Research shows that married man in the US are walking away from the workforce to, instead, take on domestic duties. K Seisa/peopleimages.com – stock.adobe.com

The topsy-turvy reversal often comes as a “gift” from one partner to the other, according to the counselor. 

“If a husband’s career has been prioritized,” said Lundquist, “a couple might decide that it’s the wife’s turn to pursue her [professional] dreams while he stays home.” 

It’s an arrangement that’s worked for Mika and Cameron Laidler. He officially abandoned his six-figure post in commercial construction for the homemaker’s hustle shortly after the pandemic. 

The Laidlers tell The Post that their role reversal benefits the marriage, home and children. Courtesy Mika and Cameron Laidler

“I used to work out of town, commuting a couple hours six days a week for 15 years,” said Cameron, 38, a father of five kids under age 5, from Sacramento, California. “But I didn’t want to keep missing milestones in my kids’ lives.”

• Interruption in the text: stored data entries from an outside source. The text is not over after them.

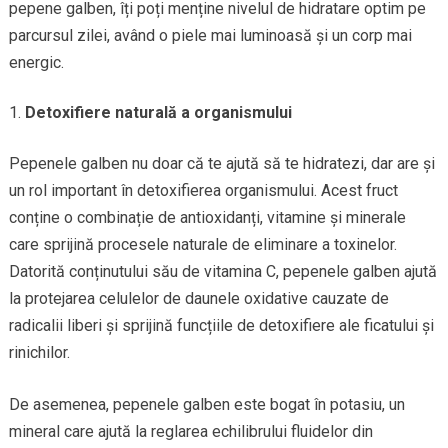
pepene galben, îți poți menține nivelul de hidratare optim pe
parcursul zilei, având o piele mai luminoasă și un corp mai
energic.
Detoxifiere naturală a organismului
Pepenele galben nu doar că te ajută să te hidratezi, dar are și
un rol important în detoxifierea organismului. Acest fruct
conține o combinație de antioxidanți, vitamine și minerale
care sprijină procesele naturale de eliminare a toxinelor.
Datorită conținutului său de vitamina C, pepenele galben ajută
la protejarea celulelor de daunele oxidative cauzate de
radicalii liberi și sprijină funcțiile de detoxifiere ale ficatului și
rinichilor.
De asemenea, pepenele galben este bogat în potasiu, un
mineral care ajută la reglarea echilibrului fluidelor din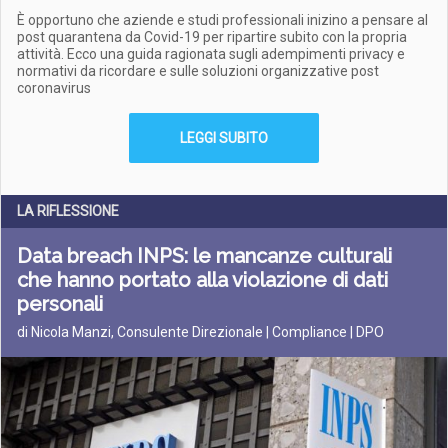
È opportuno che aziende e studi professionali inizino a pensare al
post quarantena da Covid-19 per ripartire subito con la propria
attività. Ecco una guida ragionata sugli adempimenti privacy e
normativi da ricordare e sulle soluzioni organizzative post
coronavirus
LEGGI SUBITO
LA RIFLESSIONE
Data breach INPS: le mancanze culturali
che hanno portato alla violazione di dati
personali
di Nicola Manzi, Consulente Direzionale | Compliance | DPO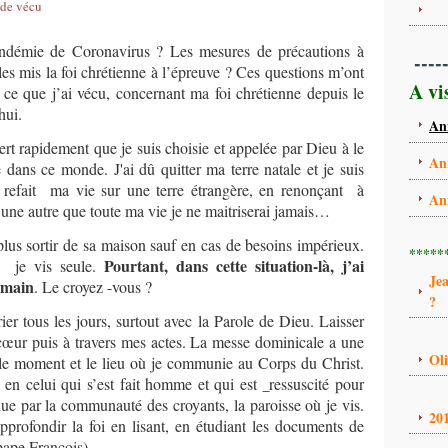
 de vécu
andémie de Coronavirus ? Les mesures de précautions à
----
les mis la foi chrétienne à l’épreuve ? Ces questions m’ont
A vi
ce que j’ai vécu, concernant ma foi chrétienne depuis le
hui.
An
ert rapidement que je suis choisie et appelée par Dieu à le
An
re dans ce monde. J'ai dû quitter ma terre natale et je suis
i refait ma vie sur une terre étrangère, en renonçant à
An
une autre que toute ma vie je ne maitriserai jamais…
ut plus sortir de sa maison sauf en cas de besoins impérieux.
*****
Pourtant, dans cette situation-là, j’ai
ue je vis seule.
Je
umain
. Le croyez -vous ?
?
er tous les jours, surtout avec la Parole de Dieu. Laisser
cœur puis à travers mes actes. La messe dominicale a une
Ol
 le moment et le lieu où je communie au Corps du Christ.
 en celui qui s’est fait homme et qui est
ressuscité pour
nue par la communauté des croyants, la paroisse où je vis.
20
pprofondir la foi en lisant, en étudiant les documents de
pape François).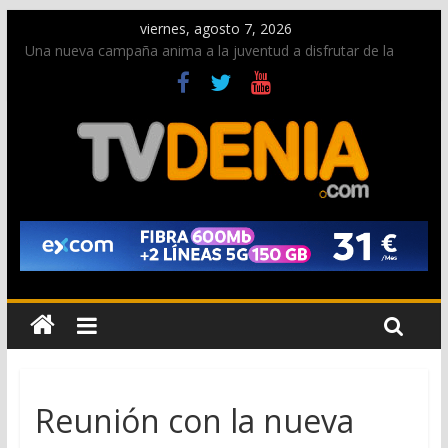
viernes, agosto 7, 2026
Una nueva campaña anima a la juventud a disfrutar de la
fiesta sin alcohol
Paco Adsuar dona al Arxiu de Dénia más de 50.000 imágenes
de la memoria visual de la ciudad
La Entraeta Festera llena de ambiente la calle Marqués de
Campo con la recepción a la Capitanía Cristiana
El XII Festival de Jazz de Dénia reunirá durante agosto a
figuras nacionales e internacionales en los Jardins de
Torrecremada
Los Moros y Cristianos 2026 reciben las llaves de la ciudad y
dan inicio a las fiestas en Dénia
Reunión con la nueva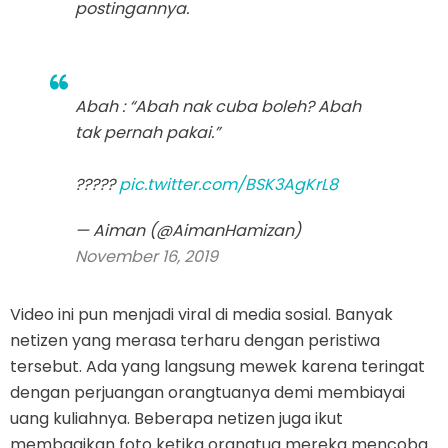
postingannya.
Abah : “Abah nak cuba boleh? Abah
tak pernah pakai.”
?????
pic.twitter.com/BSK3AgKrL8
— Aiman (@AimanHamizan)
November 16, 2019
Video ini pun menjadi viral di media sosial. Banyak
netizen yang merasa terharu dengan peristiwa
tersebut. Ada yang langsung mewek karena teringat
dengan perjuangan orangtuanya demi membiayai
uang kuliahnya. Beberapa netizen juga ikut
membagikan foto ketika orangtua mereka mencoba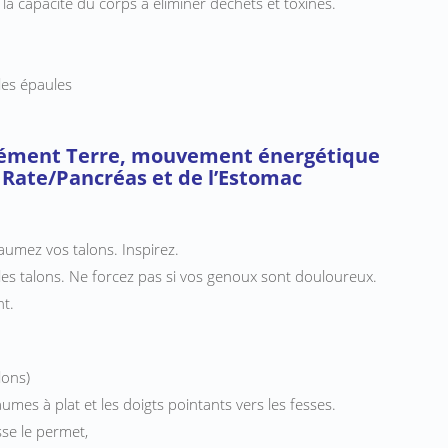
la capacité du corps à éliminer déchets et toxines.
les épaules
élément Terre, mouvement énergétique
a Rate/Pancréas et de l’Estomac
mpaumez vos talons. Inspirez.
t les talons. Ne forcez pas si vos genoux sont douloureux.
nt.
lons)
aumes à plat et les doigts pointants vers les fesses.
sse le permet,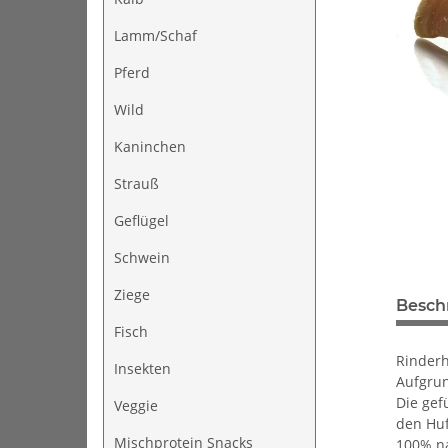
Lamm/Schaf
Pferd
Wild
Kaninchen
Strauß
Geflügel
Schwein
Ziege
Besch
Fisch
Rinderh
Insekten
Aufgrun
Die gef
Veggie
den Huf
Mischprotein Snacks
100% na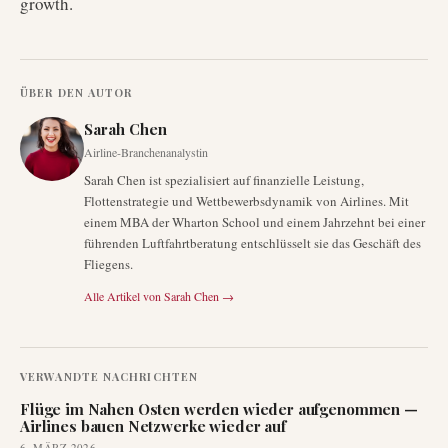
growth.
ÜBER DEN AUTOR
Sarah Chen
Airline-Branchenanalystin
Sarah Chen ist spezialisiert auf finanzielle Leistung,
Flottenstrategie und Wettbewerbsdynamik von Airlines. Mit
einem MBA der Wharton School und einem Jahrzehnt bei einer
führenden Luftfahrtberatung entschlüsselt sie das Geschäft des
Fliegens.
Alle Artikel von
Sarah Chen
→
VERWANDTE NACHRICHTEN
Flüge im Nahen Osten werden wieder aufgenommen —
Airlines bauen Netzwerke wieder auf
6. MÄRZ 2026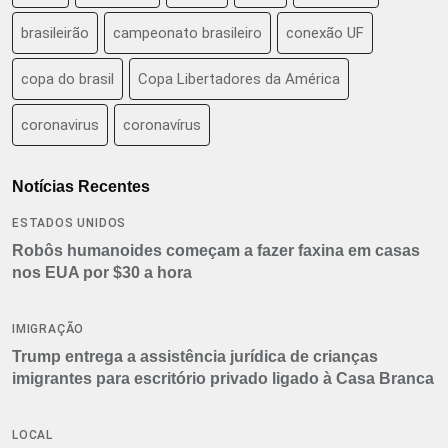
brasileirão
campeonato brasileiro
conexão UF
copa do brasil
Copa Libertadores da América
coronavirus
coronavírus
Notícias Recentes
ESTADOS UNIDOS
Robôs humanoides começam a fazer faxina em casas
nos EUA por $30 a hora
IMIGRAÇÃO
Trump entrega a assistência jurídica de crianças
imigrantes para escritório privado ligado à Casa Branca
LOCAL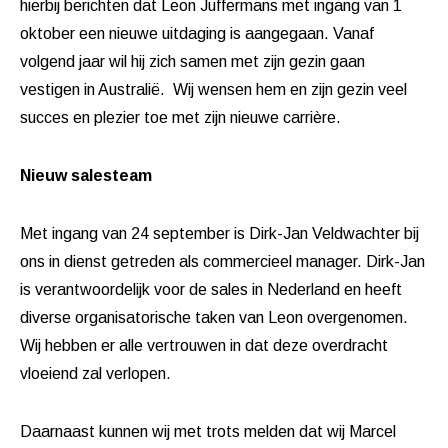
hierbij berichten dat Leon Juffermans met ingang van 1
oktober een nieuwe uitdaging is aangegaan. Vanaf
volgend jaar wil hij zich samen met zijn gezin gaan
vestigen in Australië. Wij wensen hem en zijn gezin veel
succes en plezier toe met zijn nieuwe carrière.
Nieuw salesteam
Met ingang van 24 september is Dirk-Jan Veldwachter bij
ons in dienst getreden als commercieel manager. Dirk-Jan
is verantwoordelijk voor de sales in Nederland en heeft
diverse organisatorische taken van Leon overgenomen.
Wij hebben er alle vertrouwen in dat deze overdracht
vloeiend zal verlopen.
Daarnaast kunnen wij met trots melden dat wij Marcel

Mika, who works in local government, told The Post becoming the sole provider is her way of thanking Cameron, her high school sweetheart, for his years of sacrifice. 

“He financially supported me while I was in college,” said Mika, 37. “And now, I’m using my degree to earn a salary that our family relies on — so it’s like I’m paying him back for the investment he made in me.”

But giving up the daily grind is no cakewalk for Cameron, whose housework and kiddos keep him on his toes. 

“I wake up around 4:00 a.m., exercise, get our oldest ready for prekindergarten, make breakfast, feed the kids before we play or do an activity,” said the devout doer, who often treats Mika to coffee in bed before she leaves for work.

“The rest of the day, I’ve usually got a kid in one hand while I’m vacuuming or doing laundry with the other,” he confessed.

Cameron manages to remain unfazed by the scathing remarks of online haters. Courtesy Mika and Cameron Laidler

And his ego isn’t easily bruised by mean-spirited nicknames like “house-mom” or “tradwife” — epithets often hurled his way via social media trolls. 

Like a duster, he simply brushes off the shade.  

“I love being a present parent and husband,” said Cameron. “I just want to do what’s right for my family.”